Material to process
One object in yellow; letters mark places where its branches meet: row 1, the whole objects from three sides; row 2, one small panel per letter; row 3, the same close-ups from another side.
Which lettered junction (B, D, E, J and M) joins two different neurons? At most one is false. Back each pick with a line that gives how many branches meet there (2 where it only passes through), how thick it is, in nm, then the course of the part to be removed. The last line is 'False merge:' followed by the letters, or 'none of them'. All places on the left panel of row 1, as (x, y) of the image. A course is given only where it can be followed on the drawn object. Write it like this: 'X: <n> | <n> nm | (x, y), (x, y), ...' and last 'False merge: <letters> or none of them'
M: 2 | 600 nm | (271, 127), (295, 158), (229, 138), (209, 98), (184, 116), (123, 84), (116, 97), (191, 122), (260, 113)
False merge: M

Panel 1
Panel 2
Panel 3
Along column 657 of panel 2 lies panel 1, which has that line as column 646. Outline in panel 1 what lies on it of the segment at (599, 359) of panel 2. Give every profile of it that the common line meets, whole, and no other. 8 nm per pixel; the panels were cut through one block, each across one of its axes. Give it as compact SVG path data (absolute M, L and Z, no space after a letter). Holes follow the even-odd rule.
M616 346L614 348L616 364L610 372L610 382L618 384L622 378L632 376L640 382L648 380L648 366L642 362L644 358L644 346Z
==
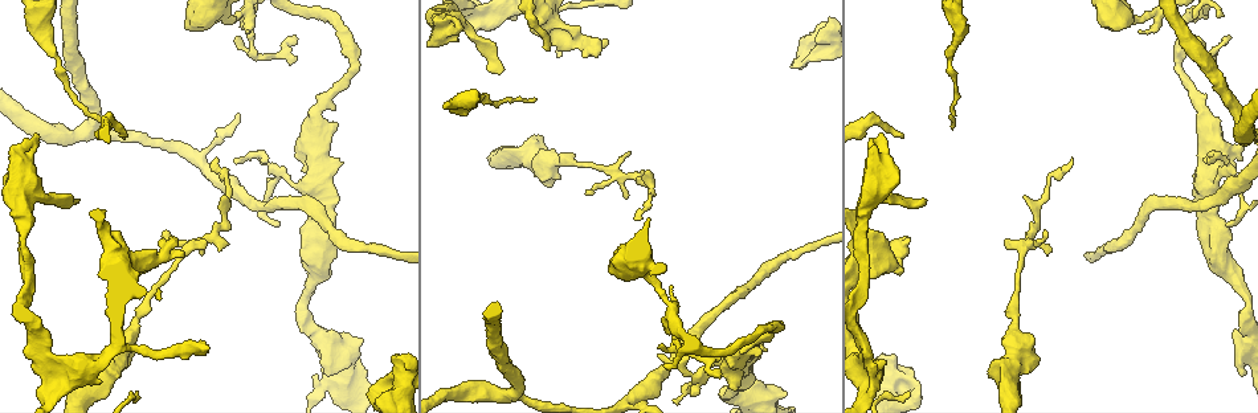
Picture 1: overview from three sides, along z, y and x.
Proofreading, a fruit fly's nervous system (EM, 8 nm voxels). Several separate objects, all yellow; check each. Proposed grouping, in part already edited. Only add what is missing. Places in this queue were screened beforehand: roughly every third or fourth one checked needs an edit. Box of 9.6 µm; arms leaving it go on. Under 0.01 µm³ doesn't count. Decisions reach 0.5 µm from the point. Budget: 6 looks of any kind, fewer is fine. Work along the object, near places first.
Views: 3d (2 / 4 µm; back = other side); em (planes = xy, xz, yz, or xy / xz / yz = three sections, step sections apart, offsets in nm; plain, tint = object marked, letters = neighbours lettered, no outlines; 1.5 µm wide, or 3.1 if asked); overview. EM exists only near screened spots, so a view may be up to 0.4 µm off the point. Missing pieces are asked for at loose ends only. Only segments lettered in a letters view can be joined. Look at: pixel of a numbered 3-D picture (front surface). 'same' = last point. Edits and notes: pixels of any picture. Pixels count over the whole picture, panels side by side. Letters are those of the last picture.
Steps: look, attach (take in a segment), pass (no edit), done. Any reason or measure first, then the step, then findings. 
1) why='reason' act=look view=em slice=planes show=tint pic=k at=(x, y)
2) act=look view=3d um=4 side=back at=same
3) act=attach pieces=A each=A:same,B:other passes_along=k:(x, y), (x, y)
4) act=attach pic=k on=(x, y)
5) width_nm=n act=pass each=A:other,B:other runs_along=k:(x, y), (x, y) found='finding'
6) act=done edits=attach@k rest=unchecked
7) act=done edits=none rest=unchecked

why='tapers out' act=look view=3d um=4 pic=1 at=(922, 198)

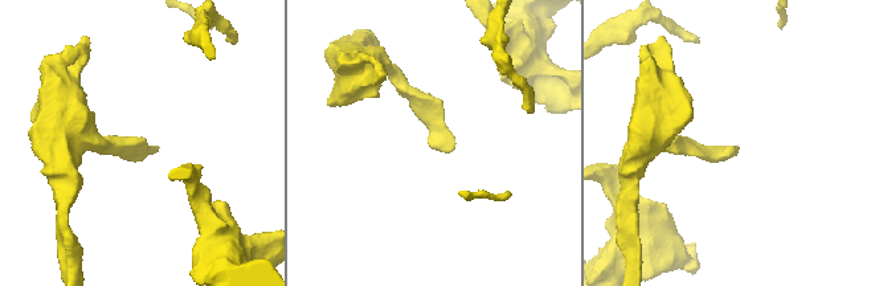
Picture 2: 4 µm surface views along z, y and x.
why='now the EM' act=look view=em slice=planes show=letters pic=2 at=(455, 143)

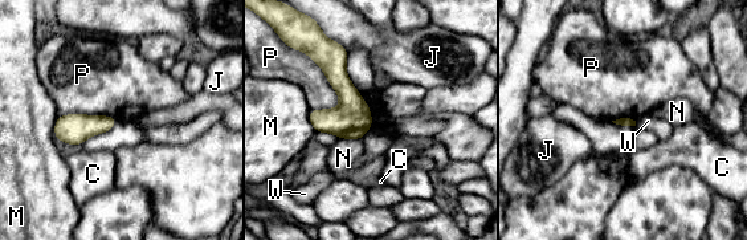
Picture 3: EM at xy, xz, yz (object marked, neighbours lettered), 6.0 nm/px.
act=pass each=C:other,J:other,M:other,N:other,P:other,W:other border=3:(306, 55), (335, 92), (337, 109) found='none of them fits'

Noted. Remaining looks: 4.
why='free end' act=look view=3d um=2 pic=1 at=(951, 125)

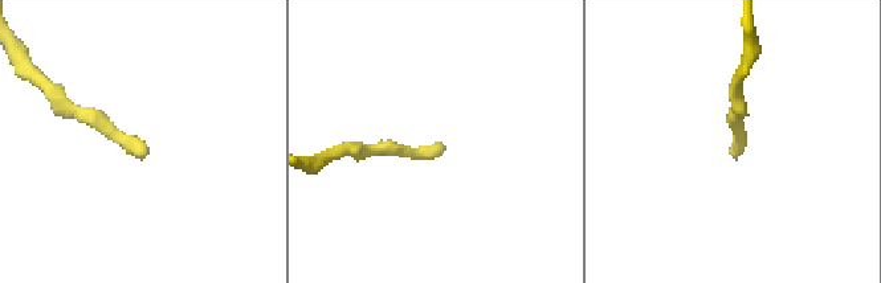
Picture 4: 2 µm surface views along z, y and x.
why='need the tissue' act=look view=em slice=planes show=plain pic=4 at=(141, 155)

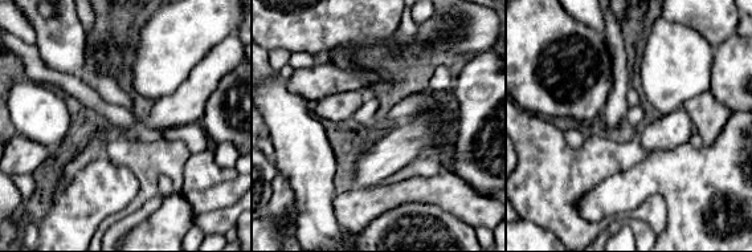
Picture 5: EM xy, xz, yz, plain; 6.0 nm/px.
...
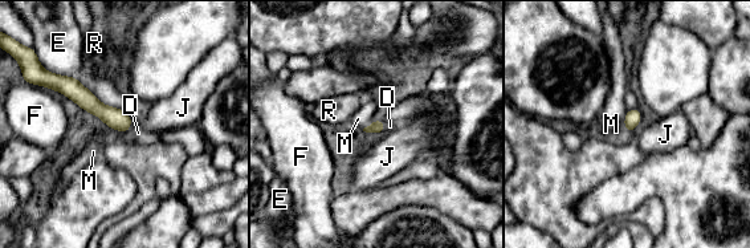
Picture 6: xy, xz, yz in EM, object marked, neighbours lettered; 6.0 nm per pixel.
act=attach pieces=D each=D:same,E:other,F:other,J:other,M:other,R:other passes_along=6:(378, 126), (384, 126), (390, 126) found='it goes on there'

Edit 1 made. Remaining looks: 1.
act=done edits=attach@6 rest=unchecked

Exercise details
Transcribe each line of the data above, unaltered, from the one where "Picture 1: overview" appears to the one where "2) act=look view=3d um=4 side=back at=same" appears, inclusive of both.

Response to the task
Picture 1: overview from three sides, along z, y and x.
Proofreading, a fruit fly's nervous system (EM, 8 nm voxels). Several separate objects, all yellow; check each. Proposed grouping, in part already edited. Only add what is missing. Places in this queue were screened beforehand: roughly every third or fourth one checked needs an edit. Box of 9.6 µm; arms leaving it go on. Under 0.01 µm³ doesn't count. Decisions reach 0.5 µm from the point. Budget: 6 looks of any kind, fewer is fine. Work along the object, near places first.
Views: 3d (2 / 4 µm; back = other side); em (planes = xy, xz, yz, or xy / xz / yz = three sections, step sections apart, offsets in nm; plain, tint = object marked, letters = neighbours lettered, no outlines; 1.5 µm wide, or 3.1 if asked); overview. EM exists only near screened spots, so a view may be up to 0.4 µm off the point. Missing pieces are asked for at loose ends only. Only segments lettered in a letters view can be joined. Look at: pixel of a numbered 3-D picture (front surface). 'same' = last point. Edits and notes: pixels of any picture. Pixels count over the whole picture, panels side by side. Letters are those of the last picture.
Steps: look, attach (take in a segment), pass (no edit), done. Any reason or measure first, then the step, then findings. 
1) why='reason' act=look view=em slice=planes show=tint pic=k at=(x, y)
2) act=look view=3d um=4 side=back at=same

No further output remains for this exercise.